A few years ago, the kooky characters on the TV-show Seinfeld tried their best to promote a new holiday – Festivus, “for the rest of us.” It was a non-traditional, non-religious holiday in December that began with an “airing of grievances.” For many reasons, it never really gained traction beyond its original farcical intent.
So today, just like centuries before us, we have a plethora of traditional and religious holidays this month. In Western culture, Christmas dominates not so much as a dominant Christian holiday, but a cultural and commercial event.
There’s no doubt that the U.S. has deeply Christian roots. Some will take the writings of ancient fathers and try to dispel the claim, but the facts speak differently. And for much of our history, Christianity has been the majority religion. Even today, despite the loud noise of diversity, more than 83 percent of U.S. Citizens claim a Christian faith.
Joining in the celebration, employers in the past have given workers latitude with Christmas trees, card exchanges, potluck lunches and bonus money. For many workplaces, it’s the one time of year when the emphasis on production goals, the profit/loss statement, and the deadlines seems to slow down – slightly. And occasionally, you can even find a little holiday cheer.
Stopping the Party
But lurking in nearly every workplace is the shadow of political correctness. Crumbling like snowmen in Spring, holiday expression is coming to an end in many workplaces. It started with the scrubbing of words like Hanukkah, Christmas, and Kwanza, replacing them with the more generic — and terribly bland — “holidays.” Unfortunately, out of fear of someone being offended, many celebrations and expressions of any kind have simply stopped.
In most cases, no one really objected. No lawsuit was threatened by the People Against Any Religious Expression or the Freedom from Happy Religious People Front. The parties were eliminated by over-thinking executives who contemplated the mere possibility of someone’s objection.
Here’s a modern-day truth that we need to embrace. Everyone loves a party. Retirement cakes, birthday burritos, and baby celebrations are all part of what binds a workplace. The people who play together, stay together.
We like tradition – even those who buck “old school,” still count on Bagel Monday or the annual St. Patrick’s day crock-pot corned beef brought in by Patrick O’Malley in Transportation. Celebrating Christmas can be done in a way that doesn’t offend those who don’t believe, and still include those who do.
I worked with a deeply Jewish man who was routinely greeted with “Merry Christmas” by many of his customers. He simply smiled and was never offended. He told me that he would rather have a religious expression sent his way than a complaint or a foul word. And he loved the fact that he got the day off. Yes, he would go to the movies and order Chinese food. That was his Christmas celebration.
In all but a few service-oriented workplaces, Christmas is a day off. If you don’t celebrate the birth of Christ, I’m guessing you’ll still take the day off – with pay. There’s no one I know of who will traipse off to work on Dec. 25, just to make a point that they “don’t do Christmas.”

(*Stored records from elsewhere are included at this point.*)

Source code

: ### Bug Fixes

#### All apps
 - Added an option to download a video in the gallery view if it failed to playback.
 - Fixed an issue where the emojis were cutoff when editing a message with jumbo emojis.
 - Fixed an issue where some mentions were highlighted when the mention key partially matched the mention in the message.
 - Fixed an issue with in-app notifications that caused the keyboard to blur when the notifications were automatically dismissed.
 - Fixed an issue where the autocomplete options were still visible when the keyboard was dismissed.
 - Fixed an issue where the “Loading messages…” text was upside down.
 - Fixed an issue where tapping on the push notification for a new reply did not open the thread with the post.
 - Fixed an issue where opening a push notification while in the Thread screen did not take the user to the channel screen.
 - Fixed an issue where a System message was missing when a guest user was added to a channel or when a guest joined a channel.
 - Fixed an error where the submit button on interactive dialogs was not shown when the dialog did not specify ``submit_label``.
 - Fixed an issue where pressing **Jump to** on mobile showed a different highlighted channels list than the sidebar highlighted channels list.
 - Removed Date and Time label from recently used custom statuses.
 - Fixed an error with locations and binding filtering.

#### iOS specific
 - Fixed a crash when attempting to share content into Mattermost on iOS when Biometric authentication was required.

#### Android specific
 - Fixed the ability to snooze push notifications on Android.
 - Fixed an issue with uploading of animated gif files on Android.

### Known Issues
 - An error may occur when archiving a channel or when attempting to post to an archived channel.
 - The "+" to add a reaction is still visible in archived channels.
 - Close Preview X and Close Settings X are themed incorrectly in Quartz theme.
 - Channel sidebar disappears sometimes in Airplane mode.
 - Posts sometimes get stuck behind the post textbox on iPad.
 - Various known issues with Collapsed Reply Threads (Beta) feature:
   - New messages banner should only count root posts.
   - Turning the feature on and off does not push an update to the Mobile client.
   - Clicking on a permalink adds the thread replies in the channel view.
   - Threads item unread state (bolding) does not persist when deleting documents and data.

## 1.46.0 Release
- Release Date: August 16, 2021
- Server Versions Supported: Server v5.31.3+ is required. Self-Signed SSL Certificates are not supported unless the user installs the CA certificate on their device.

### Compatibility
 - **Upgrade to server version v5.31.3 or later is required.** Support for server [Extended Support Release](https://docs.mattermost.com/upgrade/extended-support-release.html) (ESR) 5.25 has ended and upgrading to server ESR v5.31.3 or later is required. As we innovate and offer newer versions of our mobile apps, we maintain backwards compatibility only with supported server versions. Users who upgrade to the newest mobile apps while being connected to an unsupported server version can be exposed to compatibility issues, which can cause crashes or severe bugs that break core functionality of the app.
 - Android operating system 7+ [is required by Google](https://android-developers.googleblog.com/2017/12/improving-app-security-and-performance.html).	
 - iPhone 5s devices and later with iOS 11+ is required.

We can all benefit from a little good cheer this time year, regardless of the source.
Extending Grace to Those Who Don’t Believe
We don’t need to be ashamed if we want to gather with coworkers and exchange Christmas presents, put up a Christmas tree, or hang Christmas lights. If you’re a Jewish, Buddhist, Hindu, Muslim, or an atheist you’ll very likely not be offended by simple holiday expressions by others.
And when those who believe differently from me want to take a holy day off or want to celebrate their traditions, hopefully I’m extending the same measure of tolerance.
We should all be mindful that not everyone believes like we do, but that concern shouldn’t turn into a monster. Our workplaces are often dreadful on their own, and when we expend endless energy on finding offense, our labors are performed without any joy.
And conversely, there’s nothing Christian (or Hindu, or Muslim, or Atheist) about pushing our beliefs on those who find it offensive. There are ways to do life without needlessly putting others on defense and still not compromise your convictions.
Grace – like love – is a universal language that sweeps nearly every religious tradition. It’s the unmitigated favor that God shows to us, and in turn, we extend to others. Grace is the great equalizer, allowing people to be people without having to look over their shoulder.
I think this Workplace Grace is a better way to go. And that way, I won’t have to learn how to pronounce “Merry Christmahanakwanzika.”
What’s Christmas like in your workplace?